• _INPUT DATA_

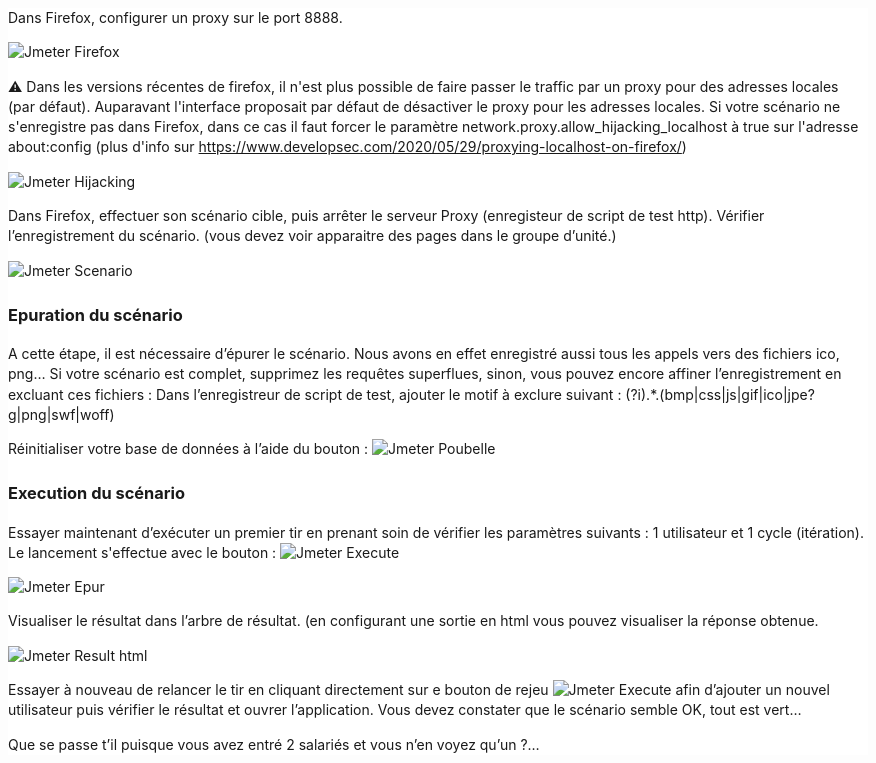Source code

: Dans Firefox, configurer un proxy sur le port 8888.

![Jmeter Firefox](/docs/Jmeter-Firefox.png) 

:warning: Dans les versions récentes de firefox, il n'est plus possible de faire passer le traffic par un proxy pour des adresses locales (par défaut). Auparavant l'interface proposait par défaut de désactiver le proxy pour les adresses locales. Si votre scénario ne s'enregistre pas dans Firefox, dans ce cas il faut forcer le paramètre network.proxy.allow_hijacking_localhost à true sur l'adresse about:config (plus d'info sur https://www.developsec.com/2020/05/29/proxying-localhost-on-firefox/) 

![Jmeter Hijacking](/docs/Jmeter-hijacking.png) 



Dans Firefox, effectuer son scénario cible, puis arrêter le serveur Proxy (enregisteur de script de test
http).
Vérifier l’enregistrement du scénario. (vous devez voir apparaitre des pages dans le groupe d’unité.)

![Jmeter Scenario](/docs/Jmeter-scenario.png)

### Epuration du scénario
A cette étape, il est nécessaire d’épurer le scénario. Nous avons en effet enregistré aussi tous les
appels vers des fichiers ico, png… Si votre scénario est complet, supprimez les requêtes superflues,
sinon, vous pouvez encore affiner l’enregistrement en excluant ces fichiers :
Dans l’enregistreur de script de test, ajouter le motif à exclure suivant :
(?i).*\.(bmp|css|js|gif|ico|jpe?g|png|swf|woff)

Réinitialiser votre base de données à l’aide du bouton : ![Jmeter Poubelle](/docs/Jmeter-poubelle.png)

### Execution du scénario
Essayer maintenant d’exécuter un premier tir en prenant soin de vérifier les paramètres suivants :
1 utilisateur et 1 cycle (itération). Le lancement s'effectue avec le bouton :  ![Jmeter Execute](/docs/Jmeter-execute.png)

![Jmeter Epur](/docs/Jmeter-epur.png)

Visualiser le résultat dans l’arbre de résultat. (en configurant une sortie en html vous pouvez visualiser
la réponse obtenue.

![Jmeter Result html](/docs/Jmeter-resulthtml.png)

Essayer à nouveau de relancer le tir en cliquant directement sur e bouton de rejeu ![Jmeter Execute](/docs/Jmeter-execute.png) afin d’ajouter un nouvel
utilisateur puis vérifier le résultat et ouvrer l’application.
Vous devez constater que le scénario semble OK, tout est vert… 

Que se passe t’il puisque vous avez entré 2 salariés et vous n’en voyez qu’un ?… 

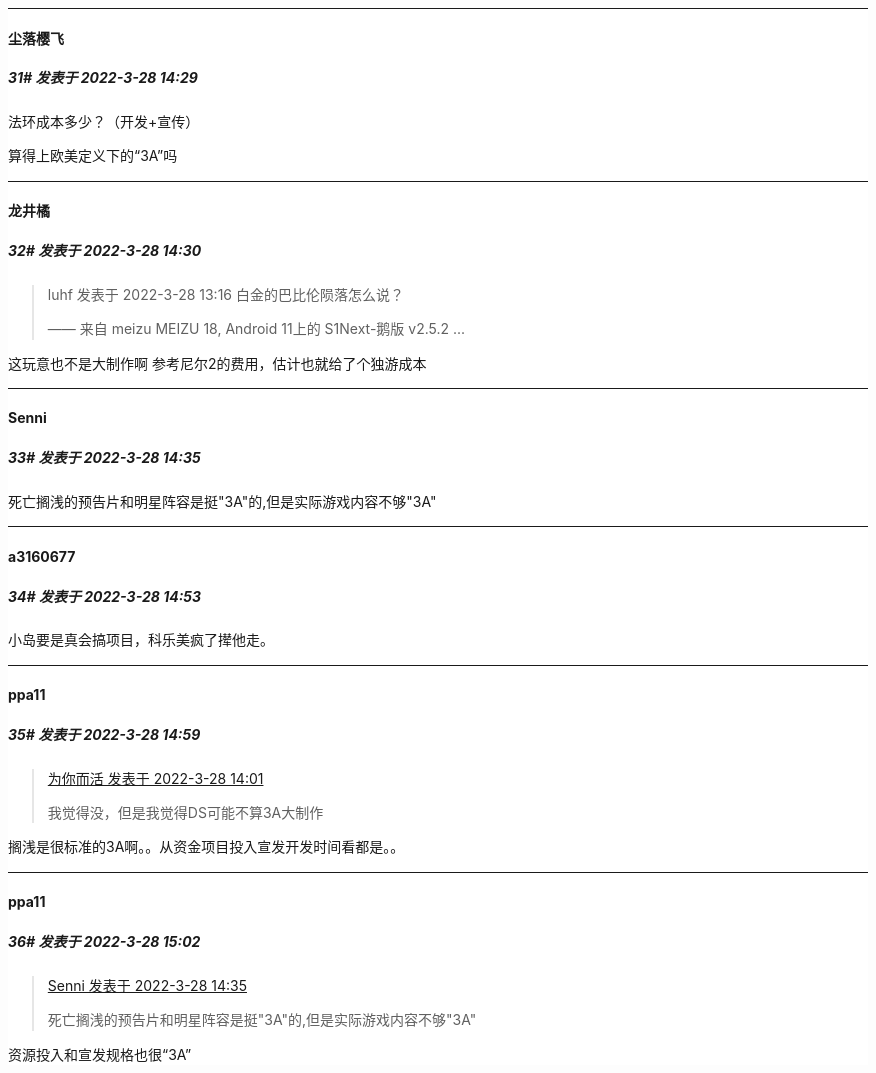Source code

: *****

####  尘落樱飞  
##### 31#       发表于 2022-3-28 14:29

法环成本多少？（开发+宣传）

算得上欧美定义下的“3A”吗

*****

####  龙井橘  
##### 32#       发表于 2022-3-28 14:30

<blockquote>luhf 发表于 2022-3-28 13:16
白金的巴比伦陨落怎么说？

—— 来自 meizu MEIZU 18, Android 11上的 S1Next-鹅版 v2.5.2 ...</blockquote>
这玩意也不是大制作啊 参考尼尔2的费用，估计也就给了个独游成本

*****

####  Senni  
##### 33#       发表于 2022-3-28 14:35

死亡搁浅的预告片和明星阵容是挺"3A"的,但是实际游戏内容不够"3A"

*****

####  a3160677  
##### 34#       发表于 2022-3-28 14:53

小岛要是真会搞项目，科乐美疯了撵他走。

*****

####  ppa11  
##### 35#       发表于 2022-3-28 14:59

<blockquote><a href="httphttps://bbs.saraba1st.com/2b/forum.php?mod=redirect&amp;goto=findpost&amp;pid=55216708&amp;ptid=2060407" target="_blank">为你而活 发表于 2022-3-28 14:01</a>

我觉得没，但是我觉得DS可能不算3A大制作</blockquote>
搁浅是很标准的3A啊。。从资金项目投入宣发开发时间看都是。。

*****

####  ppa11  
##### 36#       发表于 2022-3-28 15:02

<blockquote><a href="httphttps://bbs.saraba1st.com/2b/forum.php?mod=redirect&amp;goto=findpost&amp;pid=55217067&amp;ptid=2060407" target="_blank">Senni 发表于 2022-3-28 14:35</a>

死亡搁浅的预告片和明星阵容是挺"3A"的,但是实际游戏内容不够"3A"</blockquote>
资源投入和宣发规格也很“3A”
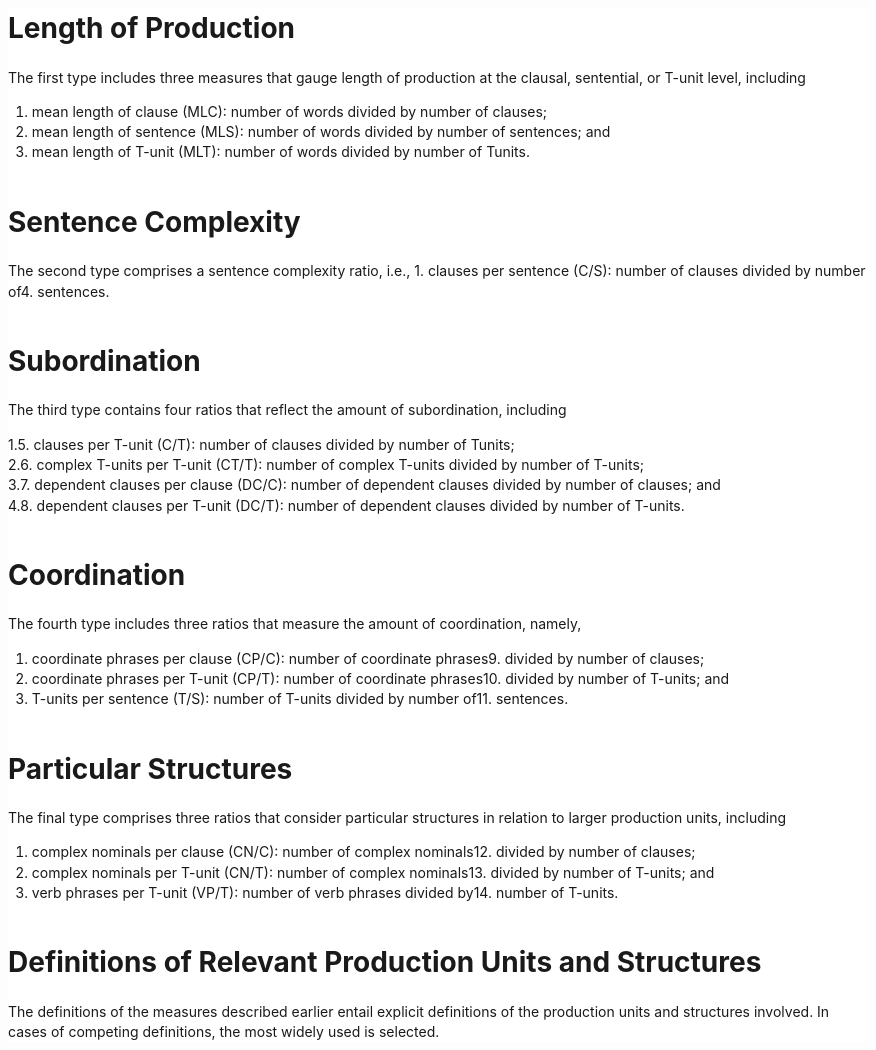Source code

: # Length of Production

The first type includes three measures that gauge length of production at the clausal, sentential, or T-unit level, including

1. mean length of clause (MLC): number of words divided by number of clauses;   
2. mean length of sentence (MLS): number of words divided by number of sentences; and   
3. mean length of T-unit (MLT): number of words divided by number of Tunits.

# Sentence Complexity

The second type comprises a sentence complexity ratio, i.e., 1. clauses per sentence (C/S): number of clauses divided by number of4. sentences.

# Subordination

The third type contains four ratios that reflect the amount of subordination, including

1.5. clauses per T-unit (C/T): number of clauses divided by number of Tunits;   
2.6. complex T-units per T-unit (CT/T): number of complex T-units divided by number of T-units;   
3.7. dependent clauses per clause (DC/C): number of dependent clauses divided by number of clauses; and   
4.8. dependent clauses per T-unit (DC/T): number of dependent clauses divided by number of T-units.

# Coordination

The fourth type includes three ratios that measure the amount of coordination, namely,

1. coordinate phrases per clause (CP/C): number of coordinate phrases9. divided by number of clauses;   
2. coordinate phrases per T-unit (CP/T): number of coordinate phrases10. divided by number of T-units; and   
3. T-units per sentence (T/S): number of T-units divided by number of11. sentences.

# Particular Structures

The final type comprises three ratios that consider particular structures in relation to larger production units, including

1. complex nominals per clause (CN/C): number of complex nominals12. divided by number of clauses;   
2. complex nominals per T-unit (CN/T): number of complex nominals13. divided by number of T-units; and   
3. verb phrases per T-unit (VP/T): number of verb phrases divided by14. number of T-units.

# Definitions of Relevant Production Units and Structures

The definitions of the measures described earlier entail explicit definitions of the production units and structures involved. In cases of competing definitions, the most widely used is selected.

...

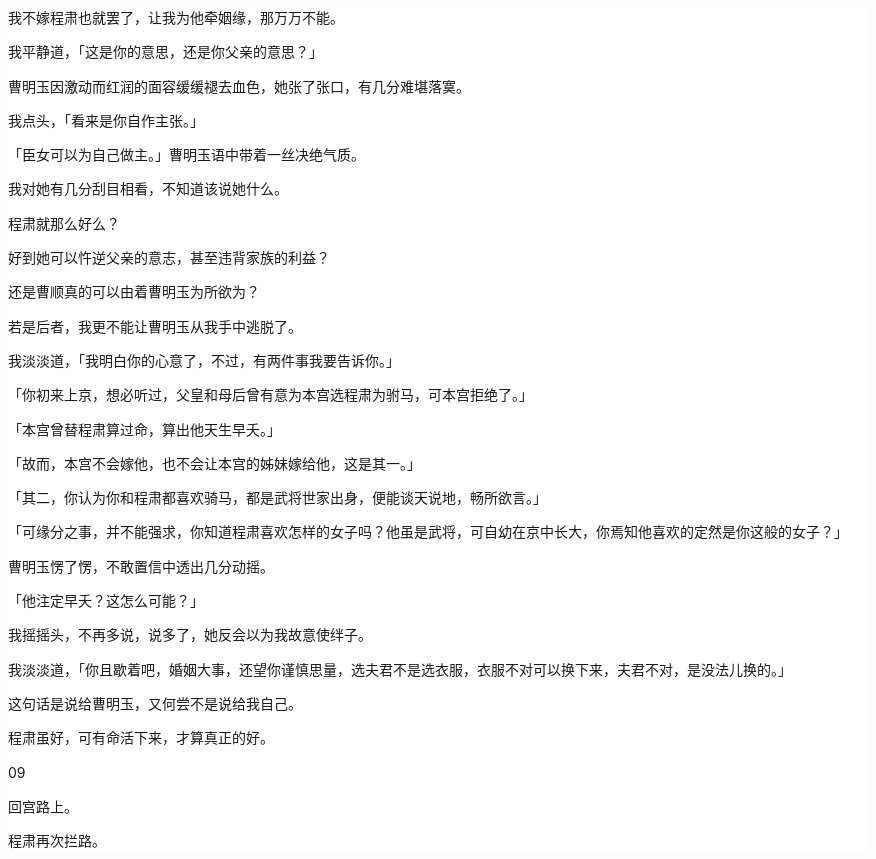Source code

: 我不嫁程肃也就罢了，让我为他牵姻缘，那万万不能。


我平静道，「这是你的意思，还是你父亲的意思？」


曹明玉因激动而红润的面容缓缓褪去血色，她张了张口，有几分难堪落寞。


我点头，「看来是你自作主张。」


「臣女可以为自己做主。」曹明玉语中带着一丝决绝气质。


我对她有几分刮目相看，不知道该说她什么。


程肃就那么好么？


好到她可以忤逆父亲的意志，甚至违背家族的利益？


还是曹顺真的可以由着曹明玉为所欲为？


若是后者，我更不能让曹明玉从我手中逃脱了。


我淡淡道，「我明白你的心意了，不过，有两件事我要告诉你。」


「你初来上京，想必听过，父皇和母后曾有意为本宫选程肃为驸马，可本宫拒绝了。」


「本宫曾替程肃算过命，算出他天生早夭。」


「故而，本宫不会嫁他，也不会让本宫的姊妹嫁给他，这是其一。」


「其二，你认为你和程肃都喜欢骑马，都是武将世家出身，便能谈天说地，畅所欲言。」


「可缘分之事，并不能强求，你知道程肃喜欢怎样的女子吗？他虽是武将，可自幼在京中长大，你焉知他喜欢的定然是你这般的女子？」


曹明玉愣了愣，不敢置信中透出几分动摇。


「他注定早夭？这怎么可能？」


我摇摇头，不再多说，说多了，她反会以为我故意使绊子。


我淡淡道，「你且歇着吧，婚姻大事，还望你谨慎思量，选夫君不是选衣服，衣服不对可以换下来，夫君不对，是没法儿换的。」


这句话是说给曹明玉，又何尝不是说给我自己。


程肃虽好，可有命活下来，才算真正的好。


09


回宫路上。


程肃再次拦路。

* * *

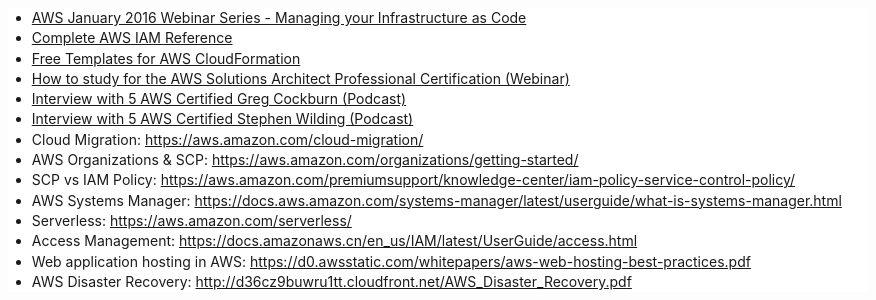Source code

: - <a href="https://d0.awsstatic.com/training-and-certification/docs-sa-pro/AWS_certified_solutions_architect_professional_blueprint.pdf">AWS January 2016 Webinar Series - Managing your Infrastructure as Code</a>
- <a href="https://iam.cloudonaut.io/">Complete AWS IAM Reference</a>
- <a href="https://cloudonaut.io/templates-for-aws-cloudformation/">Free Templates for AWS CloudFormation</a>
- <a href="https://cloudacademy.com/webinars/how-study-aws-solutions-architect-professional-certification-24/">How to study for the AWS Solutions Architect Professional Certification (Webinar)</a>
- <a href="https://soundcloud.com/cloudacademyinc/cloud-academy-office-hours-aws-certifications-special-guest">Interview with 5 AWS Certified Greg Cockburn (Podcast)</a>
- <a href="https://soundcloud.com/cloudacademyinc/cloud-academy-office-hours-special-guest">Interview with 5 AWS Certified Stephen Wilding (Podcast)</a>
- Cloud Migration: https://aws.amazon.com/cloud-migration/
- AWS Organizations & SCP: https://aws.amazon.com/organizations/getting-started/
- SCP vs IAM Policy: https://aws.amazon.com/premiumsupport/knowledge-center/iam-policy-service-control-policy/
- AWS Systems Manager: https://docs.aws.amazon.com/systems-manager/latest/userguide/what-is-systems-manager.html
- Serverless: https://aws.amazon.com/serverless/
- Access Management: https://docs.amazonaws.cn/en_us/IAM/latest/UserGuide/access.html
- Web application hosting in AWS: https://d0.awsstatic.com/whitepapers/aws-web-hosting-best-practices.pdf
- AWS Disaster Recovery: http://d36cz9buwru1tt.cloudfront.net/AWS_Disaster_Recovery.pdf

• _EXERCISE DETAILS_
Write out, with no changes, the lines from the line containing "Dans les versions" up to and including the line containing "la réponse obtenue.".

• _ANSWER TO THE PROBLEM_
:warning: Dans les versions récentes de firefox, il n'est plus possible de faire passer le traffic par un proxy pour des adresses locales (par défaut). Auparavant l'interface proposait par défaut de désactiver le proxy pour les adresses locales. Si votre scénario ne s'enregistre pas dans Firefox, dans ce cas il faut forcer le paramètre network.proxy.allow_hijacking_localhost à true sur l'adresse about:config (plus d'info sur https://www.developsec.com/2020/05/29/proxying-localhost-on-firefox/) 

![Jmeter Hijacking](/docs/Jmeter-hijacking.png) 



Dans Firefox, effectuer son scénario cible, puis arrêter le serveur Proxy (enregisteur de script de test
http).
Vérifier l’enregistrement du scénario. (vous devez voir apparaitre des pages dans le groupe d’unité.)

![Jmeter Scenario](/docs/Jmeter-scenario.png)

### Epuration du scénario
A cette étape, il est nécessaire d’épurer le scénario. Nous avons en effet enregistré aussi tous les
appels vers des fichiers ico, png… Si votre scénario est complet, supprimez les requêtes superflues,
sinon, vous pouvez encore affiner l’enregistrement en excluant ces fichiers :
Dans l’enregistreur de script de test, ajouter le motif à exclure suivant :
(?i).*\.(bmp|css|js|gif|ico|jpe?g|png|swf|woff)

Réinitialiser votre base de données à l’aide du bouton : ![Jmeter Poubelle](/docs/Jmeter-poubelle.png)

### Execution du scénario
Essayer maintenant d’exécuter un premier tir en prenant soin de vérifier les paramètres suivants :
1 utilisateur et 1 cycle (itération). Le lancement s'effectue avec le bouton :  ![Jmeter Execute](/docs/Jmeter-execute.png)

![Jmeter Epur](/docs/Jmeter-epur.png)

Visualiser le résultat dans l’arbre de résultat. (en configurant une sortie en html vous pouvez visualiser
la réponse obtenue.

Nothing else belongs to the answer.